Yeah. Without maybe getting into the line items, the way I think about 2023 and our goals is that, you know, we wanna be in that 1x to 1.25x range exiting 2023. What that means is that we're generating, you know, probably cash from operations in that $60 million-$70 million range. You know, you see our CapEx guidance of $20 million. That's free cash flow of, you know, call it $50 million. We have JV partner distributions of $15 million, and then you put the rest against the debt, which would be $15 million in principal payments, you know, call it $10 million-$20 million in prepayments. That gets us into that 1.25x.

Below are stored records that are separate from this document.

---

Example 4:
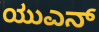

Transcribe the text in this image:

ಯುಎನ್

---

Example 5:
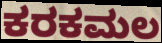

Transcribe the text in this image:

ಕರಕಮಲ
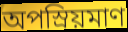
অপস্রিয়মাণ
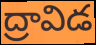
ద్రావిడ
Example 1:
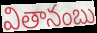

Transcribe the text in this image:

వితానంబు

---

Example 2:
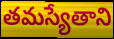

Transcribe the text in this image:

I would talk about it just more broadly in terms of our cash flow, free cash flow goals.
Okay, great. Thanks. The other one, I'm not sure if you can address this, but maybe the way I'll ask is: How are you guys viewing the cost-benefit analysis of continuing on the lawsuits for IP infringement versus, you know, basically the IRR on these lawsuits? How do you think about that, and is there any shift in the way DMC's thinking about it with new leadership?

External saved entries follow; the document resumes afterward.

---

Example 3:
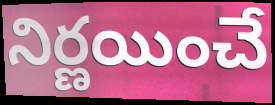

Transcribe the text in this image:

నిర్ణయించే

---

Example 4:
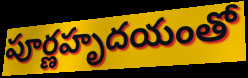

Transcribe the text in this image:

పూర్ణహృదయంతో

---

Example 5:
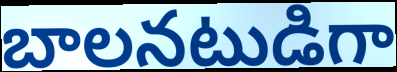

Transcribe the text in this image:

బాలనటుడిగా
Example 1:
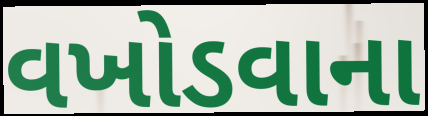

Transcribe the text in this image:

વખોડવાના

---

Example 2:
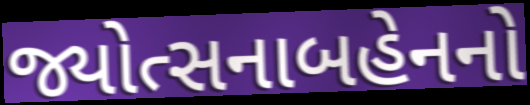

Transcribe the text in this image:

જ્યોત્સનાબહેનનો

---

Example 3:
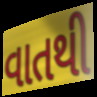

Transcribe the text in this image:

વાતથી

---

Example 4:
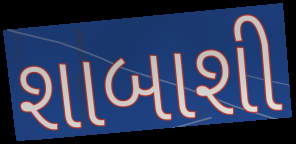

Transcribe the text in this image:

Thanks, Stephen. Great question. We clearly have a product leadership strategy, and as that and being the innovation leaders, we're gonna continue to invest in new products and continue to lead the market in kind of the mini evolution, revolution of how perforating gets done. That's a space we continue to wanna lead in and expect to lead in. With that continued investment, we need to protect our intellectual property, so we'll pursue that with trade secrets and patents and, you know, as appropriate with litigation. I think we see the need to do that on occasion, I think we're gonna be maybe a little more discreet and discretionary on litigation going forward. We expect the spend to come down as a result of that.

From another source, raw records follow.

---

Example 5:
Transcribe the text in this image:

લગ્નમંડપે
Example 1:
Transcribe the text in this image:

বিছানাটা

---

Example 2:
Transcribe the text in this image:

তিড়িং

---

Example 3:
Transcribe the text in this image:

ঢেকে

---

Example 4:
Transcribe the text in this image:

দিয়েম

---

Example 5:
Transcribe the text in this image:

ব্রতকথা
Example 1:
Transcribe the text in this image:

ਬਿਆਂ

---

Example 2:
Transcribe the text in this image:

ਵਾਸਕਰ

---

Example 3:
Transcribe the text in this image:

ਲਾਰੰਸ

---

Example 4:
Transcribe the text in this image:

There are key elements of our technology that we will continue to fight for and continue to litigate on. As we look at the horizon, we see the need to do that coming down.
Great. No, that's good color. I appreciate it.
Thank you. That concludes our Q&A session. I will now hand the conference back to David Aldous for closing remarks. Please go ahead.
Thank you, Mike, and thank you, Geoff. Thanks to all of you for joining us today on today's call. DMC's businesses have started 2023 with considerable momentum and a clear path forward. DynaEnergetics, the technology leader in the perforating industry, has established the products, the capability, the capacity, and the strategy to maintain its growth and improve its profitability. Arcadia's built a compelling business model and broad product portfolio. We are investing in the systems and capacity that should improve profitability and enable long-term growth. NobelClad's investments in products and application development have led to a significant pickup in bookings and an encouraging long-range outlook. Given the strength of our businesses and end markets, we believe DMC is well positioned to deliver improvements and returns for our shareholders.
I wanna acknowledge our employees for their hard work and dedication and thank our shareholders for their continued support of DMC. Thank you. Stay safe and take care.
Thank you, everyone. This concludes today's event. You may disconnect at this time and have a wonderful day. Thank you for your participation.